China-Deal: Widersprüchliche und teure Schuldzuweisung

Wer wird zum Schluss im China-Deal zur Kasse gebeten?
Wer wird zum Schluss im China-Deal zur Kasse gebeten? Bild: Linth24
Die Chinesen reden in Jona von investierten 2 Millionen Franken. Ist die Stadt mit dem Vertrags-Aus und der Schuld-Zuweisung an SinoSwiss fein raus? Linth24 zeigt auf, was geschah. Von Bruno Hug

Beim China-Deal gibt es satte Widersprüche. Linth24 zeigt auf, wie allein schon das städtische Kernargument, die Chinesen hätten bei der Baueingabe gesäumt, grosse Probleme nach sich ziehen könnte. 
Zudem dokumentiert Linth24 im zweiten Teil dieses Berichts, welcher immense Energie- und Geldverschleiss im China-Deal steckt, entstanden auf Basis leichtsinnigem, städtischem Handeln und Intransparenz. 

Unvollständige Auflage?

Am 20. November 2023 teilte die Stadt mit, SinoSwiss habe ihre Unterlagen für das Baugesuch für den China-Baus im Joner Schachen «komplettiert». Ab 23. November liege das Baugesuch im Stadthaus auf. (Siehe hier) Zudem sei es an den Kanton zur Bewilligung geleitet worden. 
Acht Monate später, am 14. August 2024, erklärte der Stadtrat, der Vertrag mit SinoSwiss sei «dahingefallen». Die Chinesen hätten kein «bewilligungsfähiges Baugesuch» eingereicht.

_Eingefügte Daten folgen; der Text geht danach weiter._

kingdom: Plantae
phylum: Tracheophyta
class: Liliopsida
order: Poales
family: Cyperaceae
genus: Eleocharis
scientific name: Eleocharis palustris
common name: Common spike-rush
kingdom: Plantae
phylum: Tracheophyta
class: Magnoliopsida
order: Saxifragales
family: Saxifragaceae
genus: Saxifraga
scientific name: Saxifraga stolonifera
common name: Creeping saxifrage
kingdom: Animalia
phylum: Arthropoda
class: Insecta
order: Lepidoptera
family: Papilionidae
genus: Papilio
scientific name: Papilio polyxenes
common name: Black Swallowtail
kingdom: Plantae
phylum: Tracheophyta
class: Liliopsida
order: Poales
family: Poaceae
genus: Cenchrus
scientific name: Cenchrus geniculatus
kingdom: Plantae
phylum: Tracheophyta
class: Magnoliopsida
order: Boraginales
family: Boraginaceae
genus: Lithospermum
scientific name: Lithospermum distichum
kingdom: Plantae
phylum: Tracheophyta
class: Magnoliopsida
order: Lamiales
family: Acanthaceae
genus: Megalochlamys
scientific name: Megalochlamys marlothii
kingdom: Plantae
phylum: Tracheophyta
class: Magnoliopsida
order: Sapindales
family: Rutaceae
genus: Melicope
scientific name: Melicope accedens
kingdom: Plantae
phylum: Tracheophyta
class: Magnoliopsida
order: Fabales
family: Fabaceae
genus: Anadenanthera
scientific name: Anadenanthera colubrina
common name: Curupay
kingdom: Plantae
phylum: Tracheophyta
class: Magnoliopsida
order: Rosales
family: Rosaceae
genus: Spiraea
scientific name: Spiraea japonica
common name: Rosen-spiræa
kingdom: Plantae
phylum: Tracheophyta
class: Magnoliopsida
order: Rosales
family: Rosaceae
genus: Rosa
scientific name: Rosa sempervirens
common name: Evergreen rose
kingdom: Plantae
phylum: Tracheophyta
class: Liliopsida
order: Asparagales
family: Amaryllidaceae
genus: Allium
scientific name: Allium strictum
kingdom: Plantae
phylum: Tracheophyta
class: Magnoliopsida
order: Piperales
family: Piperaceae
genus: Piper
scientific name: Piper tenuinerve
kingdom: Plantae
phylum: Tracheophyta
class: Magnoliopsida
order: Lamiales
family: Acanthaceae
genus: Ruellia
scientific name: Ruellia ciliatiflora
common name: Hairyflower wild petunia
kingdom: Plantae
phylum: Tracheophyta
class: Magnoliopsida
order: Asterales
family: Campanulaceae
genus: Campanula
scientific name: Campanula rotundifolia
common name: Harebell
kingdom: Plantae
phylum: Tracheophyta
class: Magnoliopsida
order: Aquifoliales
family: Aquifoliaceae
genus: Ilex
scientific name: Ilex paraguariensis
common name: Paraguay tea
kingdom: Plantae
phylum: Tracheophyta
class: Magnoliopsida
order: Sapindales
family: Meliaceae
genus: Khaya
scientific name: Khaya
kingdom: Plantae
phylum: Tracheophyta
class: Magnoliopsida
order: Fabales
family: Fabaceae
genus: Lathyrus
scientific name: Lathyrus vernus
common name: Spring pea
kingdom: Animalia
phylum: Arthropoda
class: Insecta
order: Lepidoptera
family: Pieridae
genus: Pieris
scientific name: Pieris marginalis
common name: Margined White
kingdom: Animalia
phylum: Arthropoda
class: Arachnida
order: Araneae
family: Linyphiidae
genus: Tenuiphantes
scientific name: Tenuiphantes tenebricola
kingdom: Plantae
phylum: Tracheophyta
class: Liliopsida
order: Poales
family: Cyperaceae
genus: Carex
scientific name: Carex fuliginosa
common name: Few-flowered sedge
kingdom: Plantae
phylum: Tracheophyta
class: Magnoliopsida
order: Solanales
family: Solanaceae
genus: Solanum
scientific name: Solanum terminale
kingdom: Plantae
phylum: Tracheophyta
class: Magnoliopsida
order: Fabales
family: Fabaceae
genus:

Das Land im Schachen werde der China-Firma nicht überschrieben. 

Fachleute staunen 

Fachleute staunen, denn ein unvollständiges Baugesuch dürfe gar nicht aufgelegt werden. Fazit: Entweder legte die Stadt am 23. November ein Baugesuch auf, das nicht auflagebereit war. Oder der Ausstieg des Stadtrates aus dem China-Vertrag mit dem Argument, das Baugesuch sei unvollständig gewesen, steht auf tönernen Füssen.

Damals noch Freunde

Warum solche Widersprüche? Die Antwort liegt auf der Hand: Im November 2023 stand der Stadtrat noch voll hinter dem China-Deal. Stadtpräsident Stöckling sagte damals, das Baugesuch der Chinesen hätte «Anrecht auf eine speditive Behandlung». Und selbst letzten 14. März 2024 sagte er noch, er wolle den China-Vertrag «einhalten». Vertrag sei Vertrag.

Gericht greift ein

Vier Monate später urteilte das Verwaltungsgericht im China-Deal und warf dem Stadtrat «willkürliches» Handeln vor. Damit war praktisch klar, dass es zum Landverkauf noch eine Volksabstimmung geben muss.
Also drehte der Stadtrat den Spiess um und verkündete vor 14 Tagen, er habe den 2021 vereinbarten Vertrag mit SinoSwiss im Juli 2024 beurteilen lassen. Dabei sei herausgekommen, der Vertrag sei Ende letzten Januar dahingefallen. Schuld sei SinoSwiss. 

Spitzkehre

SinoSwiss stand nach der Spitzkehre des Stadtrates nun auf einmal mit dem Messer im Rücken da. Man höre den Vorwurf zur Baueingabe zum ersten Mal, sei überrascht, teilte ihr Geschäftsführer mit, und man prüfe, gegen die Stadt rechtlich vorzugehen.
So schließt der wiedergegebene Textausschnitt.